DIRECTIONS FOR THIS TASK —
Please transcribe every line of text in the data below exactly, leaving the pictures out of your answer.

DATA LISTING —
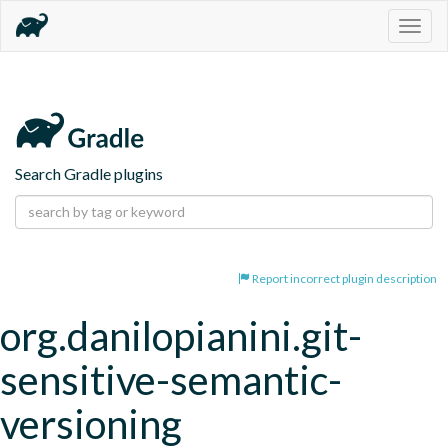
Togg
navig
Search Gradle plugins
Report incorrect plugin description
org.danilopianini.git-
sensitive-semantic-
versioning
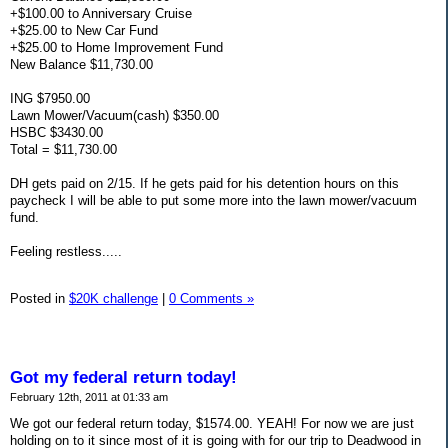
+$100.00 to Anniversary Cruise
+$25.00 to New Car Fund
+$25.00 to Home Improvement Fund
New Balance $11,730.00
ING $7950.00
Lawn Mower/Vacuum(cash) $350.00
HSBC $3430.00
Total = $11,730.00
DH gets paid on 2/15. If he gets paid for his detention hours on this
paycheck I will be able to put some more into the lawn mower/vacuum
fund.
Feeling restless.....
Posted in
$20K challenge
|
0 Comments »
Got my federal return today!
February 12th, 2011 at 01:33 am
We got our federal return today, $1574.00. YEAH! For now we are just
holding on to it since most of it is going with for our trip to Deadwood in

RESULT OF THE TASK —
Togg
navig
Search Gradle plugins
Report incorrect plugin description
org.danilopianini.git-
sensitive-semantic-
versioning
+$100.00 to Anniversary Cruise
+$25.00 to New Car Fund
+$25.00 to Home Improvement Fund
New Balance $11,730.00
ING $7950.00
Lawn Mower/Vacuum(cash) $350.00
HSBC $3430.00
Total = $11,730.00
DH gets paid on 2/15. If he gets paid for his detention hours on this
paycheck I will be able to put some more into the lawn mower/vacuum
fund.
Feeling restless.....
Posted in
$20K challenge
|
0 Comments »
Got my federal return today!
February 12th, 2011 at 01:33 am
We got our federal return today, $1574.00. YEAH! For now we are just
holding on to it since most of it is going with for our trip to Deadwood in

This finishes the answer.